Interpreting Range Information

In linear programming problems (unlike nonlinear problems), the dual values are constant over a range of possible changes in the objective function coefficients and the constraint right hand sides. The Sensitivity Report for linear programming problems includes this range information.

For each decision variable, the report shows its coefficient in the objective function, and the amount by which this coefficient could be increased or decreased without changing the dual value. For each constraint, the report shows the constraint right hand side, and the amount by which the RHS could be increased or decreased without changing the dual value.

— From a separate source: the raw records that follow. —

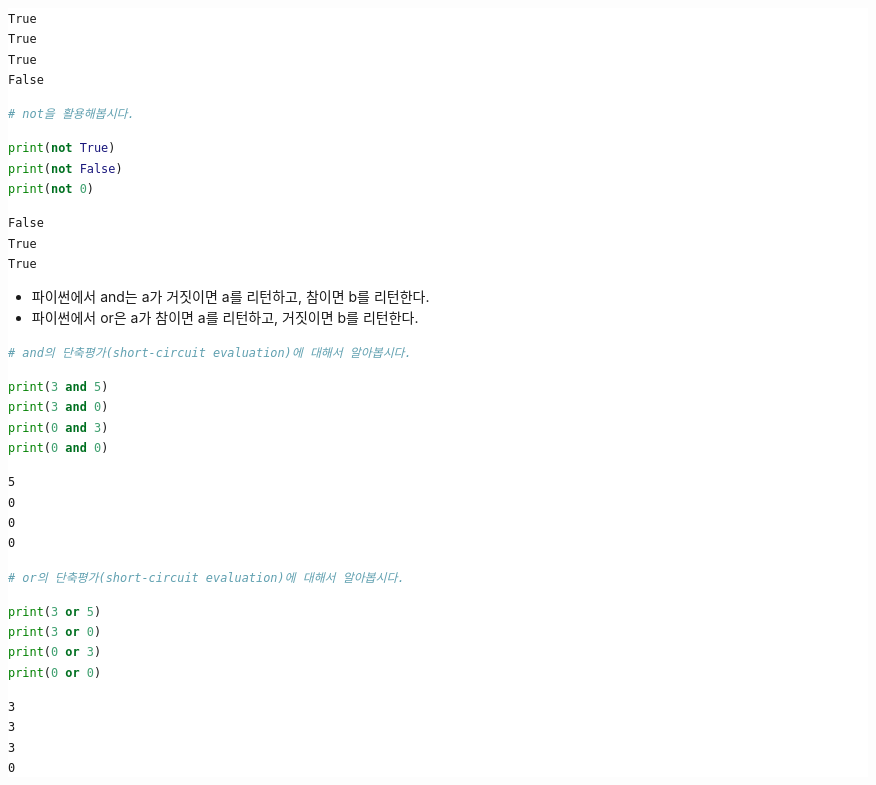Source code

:     True
    True
    True
    False
    


```python
# not을 활용해봅시다.
```


```python
print(not True)
print(not False)
print(not 0)
```

    False
    True
    True
    

* 파이썬에서 and는 a가 거짓이면 a를 리턴하고, 참이면 b를 리턴한다.
* 파이썬에서 or은 a가 참이면 a를 리턴하고, 거짓이면 b를 리턴한다.


```python
# and의 단축평가(short-circuit evaluation)에 대해서 알아봅시다.
```


```python
print(3 and 5)
print(3 and 0)
print(0 and 3)
print(0 and 0)
```

    5
    0
    0
    0
    


```python
# or의 단축평가(short-circuit evaluation)에 대해서 알아봅시다.
```


```python
print(3 or 5)
print(3 or 0)
print(0 or 3)
print(0 or 0)
```

    3
    3
    3
    0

Interpreting the Limits Report

The Limits Report provides a specialized kind of “sensitivity analysis” information. It is created by re-running the Solver model with each decision variable in turn as the objective (both maximizing and minimizing), and all other variables held fixed. Hence, it shows a “lower limit” for each variable, which is the smallest value that a variable can take while satisfying the constraints and holding all of the other variables constant, and an “upper limit,” which is the largest value the variable can take under these circumstances.

Understanding the Linearity Report

The purpose of the Linearity Report is to help you pinpoint nonlinear formulas in your model. The format of the Linearity Report is similar to that of the Answer Report: It lists each decision variable and constraint on a separate row, with its cell reference, a “name” as described for the Answer Report, the cell’s original and final values, and a column containing “Yes” (the objective or constraint is a linear function, or the variable occurs linearly throughout the model) or “No” (the function is nonlinear, or the variable occurs nonlinearly). Since you are normally interested in the nonlinearities, any “No” entries appear in boldface.

If your objective or constraints are computed through a chain of formulas in different cells that ultimately depend on the decision variable cells, you may want to use Excel’s auditing features to trace the dependents of your formula cells and find the point where you’ve introduced a nonlinear dependence. If you multiply or divide two quantities that both depend on decision variables, the result is nonlinear. Excel functions other than SUM, SUMPRODUCT and selected other cases will compute a nonlinear or non-smooth function of the variables. For more information, see the topic Linear Functions.

Once you identify specific formulas that are nonlinear, you should determine whether they are correct for your problem, and decide whether they can be rewritten as linear functions, or whether there is an alternative, linear formulation of your problem. If you can formulate the model as a linear programming problem, you’ll have the benefit of faster and more reliable solutions – especially if you also have integer restrictions on decision variables. Otherwise, you’ll have to select the GRG Nonlinear or Evolutionary Solving method to solve your problem.